*About this task:*
In the data below, set down exactly the lines from the one containing "staining of breast" up to and including the one containing "non-Hodgkin's type, Low". Leave the pictures out.

*Data for this exercise:*
/---

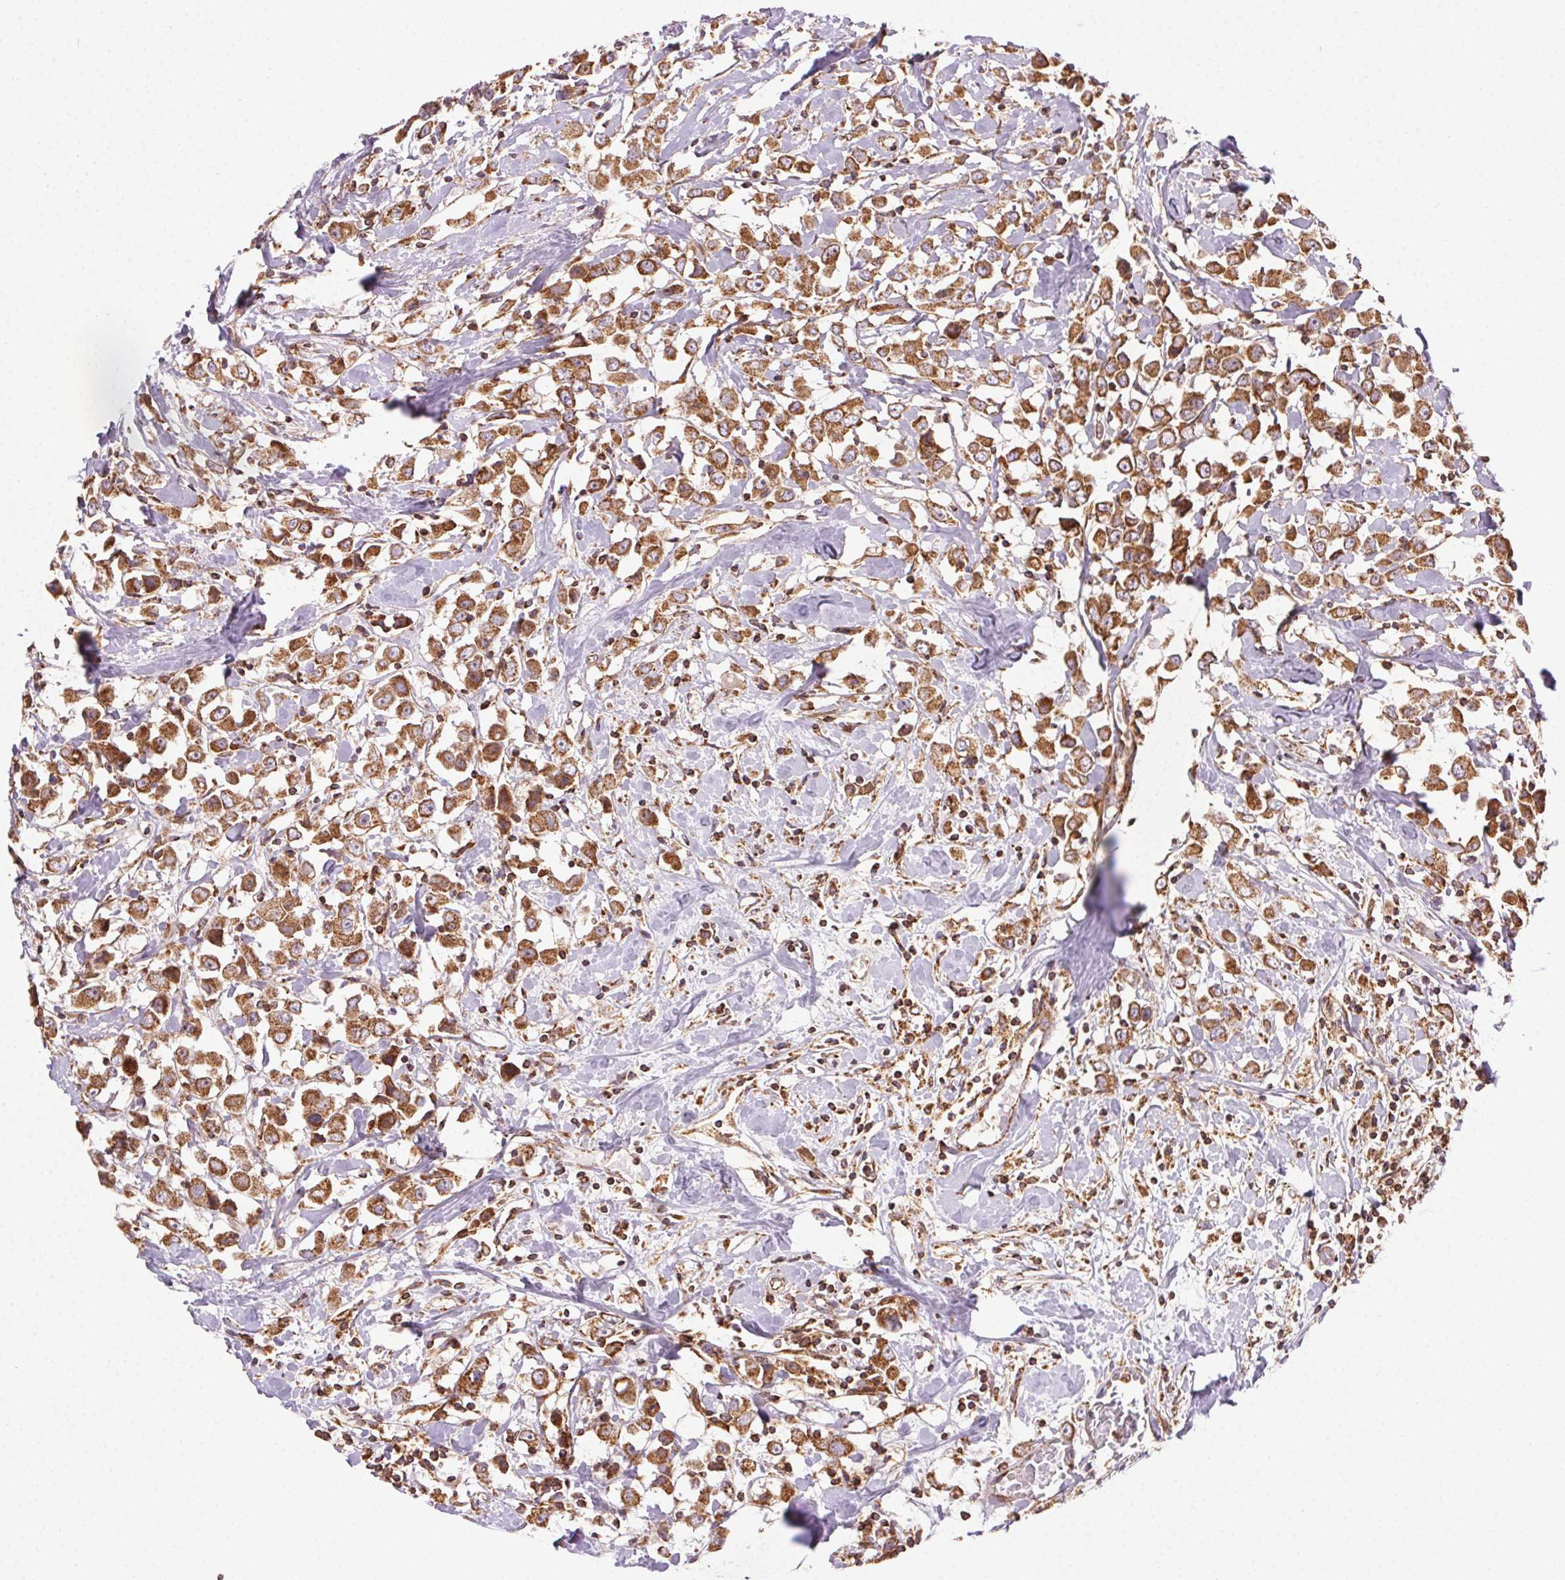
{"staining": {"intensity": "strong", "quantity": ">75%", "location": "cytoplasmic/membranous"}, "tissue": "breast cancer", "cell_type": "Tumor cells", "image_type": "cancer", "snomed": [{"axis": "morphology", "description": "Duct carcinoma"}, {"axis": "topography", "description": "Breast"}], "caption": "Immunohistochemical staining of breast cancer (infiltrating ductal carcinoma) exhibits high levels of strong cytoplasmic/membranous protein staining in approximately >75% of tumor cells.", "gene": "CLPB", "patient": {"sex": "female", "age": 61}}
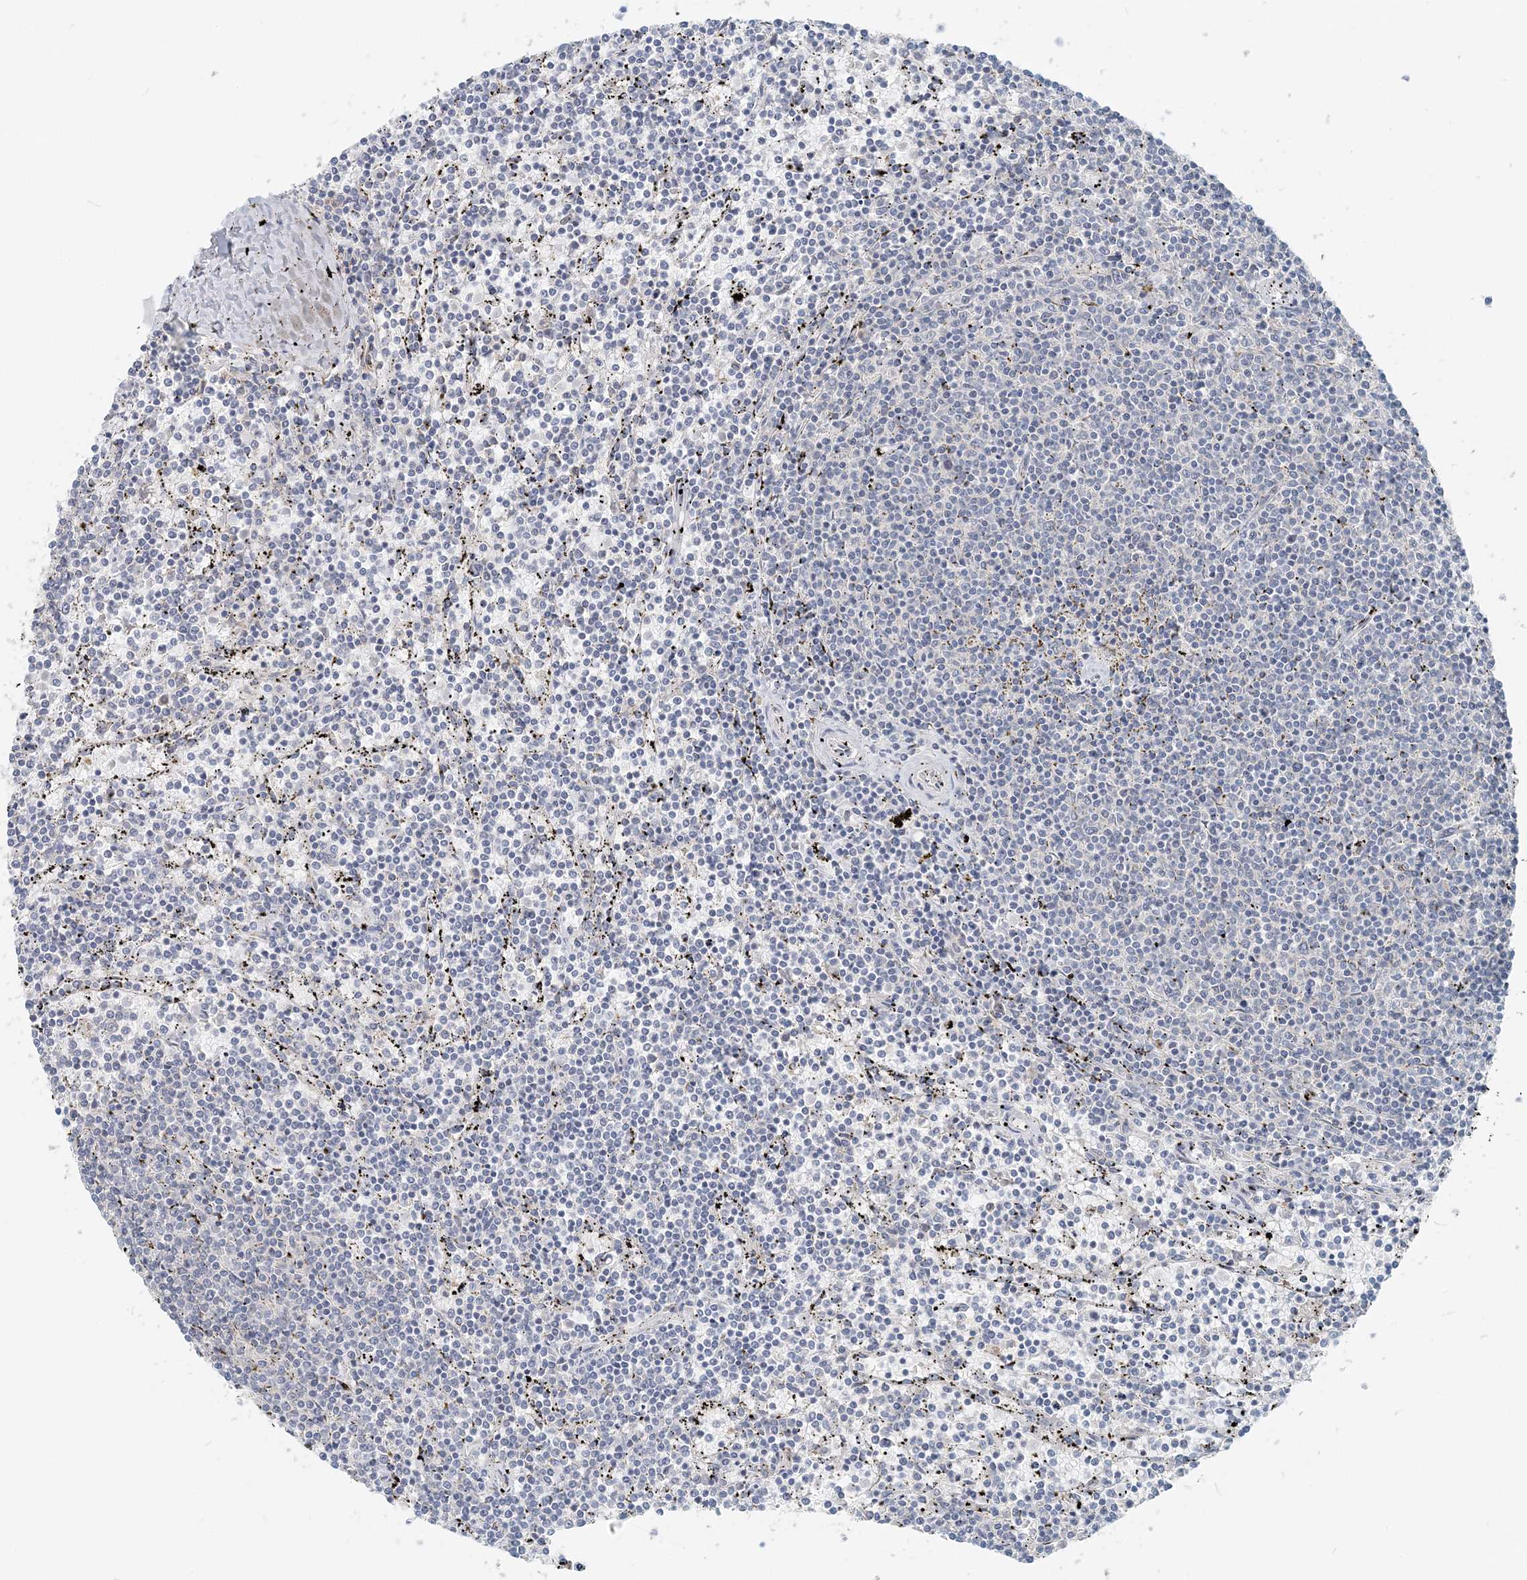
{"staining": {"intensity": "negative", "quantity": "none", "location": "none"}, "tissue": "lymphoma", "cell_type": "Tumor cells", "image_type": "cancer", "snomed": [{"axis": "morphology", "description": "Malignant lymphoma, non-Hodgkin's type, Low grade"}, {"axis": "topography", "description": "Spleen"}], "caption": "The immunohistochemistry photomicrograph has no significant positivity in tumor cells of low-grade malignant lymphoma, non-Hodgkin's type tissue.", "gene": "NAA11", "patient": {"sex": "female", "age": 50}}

\---
/---

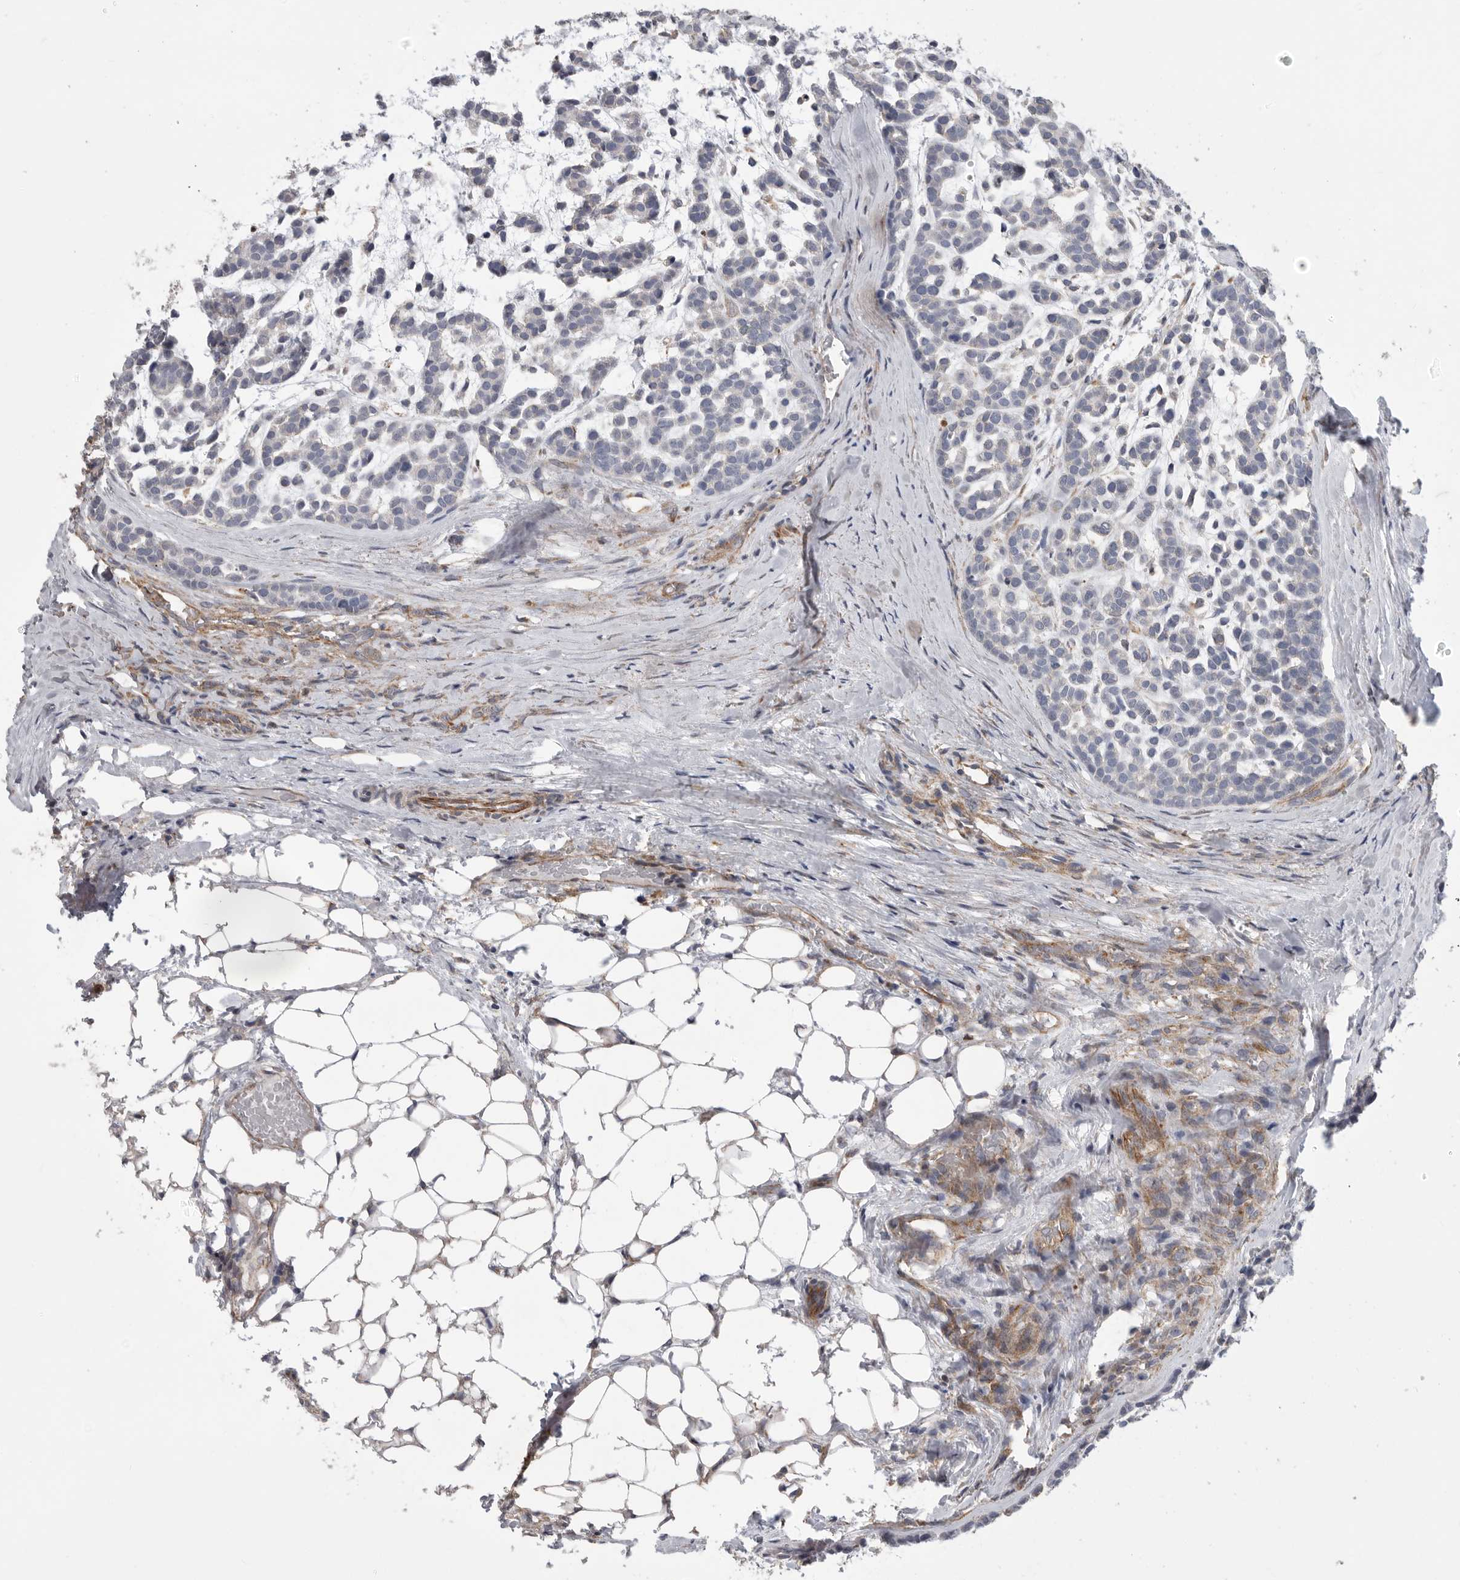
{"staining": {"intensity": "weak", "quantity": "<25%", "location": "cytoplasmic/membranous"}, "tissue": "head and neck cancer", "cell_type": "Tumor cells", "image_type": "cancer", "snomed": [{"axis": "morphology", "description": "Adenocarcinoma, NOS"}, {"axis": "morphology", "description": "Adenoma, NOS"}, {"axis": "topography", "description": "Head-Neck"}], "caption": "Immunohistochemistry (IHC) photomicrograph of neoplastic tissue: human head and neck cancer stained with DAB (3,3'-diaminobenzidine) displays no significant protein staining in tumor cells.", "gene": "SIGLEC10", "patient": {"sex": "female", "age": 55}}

\---

*Written response:*
{"staining": {"intensity": "strong", "quantity": ">75%", "location": "cytoplasmic/membranous"}, "tissue": "breast cancer", "cell_type": "Tumor cells", "image_type": "cancer", "snomed": [{"axis": "morphology", "description": "Duct carcinoma"}, {"axis": "topography", "description": "Breast"}], "caption": "Immunohistochemical staining of breast cancer (infiltrating ductal carcinoma) exhibits high levels of strong cytoplasmic/membranous protein staining in approximately >75% of tumor cells.", "gene": "CLPB", "patient": {"sex": "female", "age": 61}}
{"staining": {"intensity": "negative", "quantity": "none", "location": "none"}, "tissue": "lymphoma", "cell_type": "Tumor cells", "image_type": "cancer", "snomed": [{"axis": "morphology", "description": "Malignant lymphoma, non-Hodgkin's type, Low grade"}, {"axis": "topography", "description": "Spleen"}], "caption": "The immunohistochemistry photomicrograph has no significant positivity in tumor cells of low-grade malignant lymphoma, non-Hodgkin's type tissue.", "gene": "NAA11", "patient": {"sex": "female", "age": 50}}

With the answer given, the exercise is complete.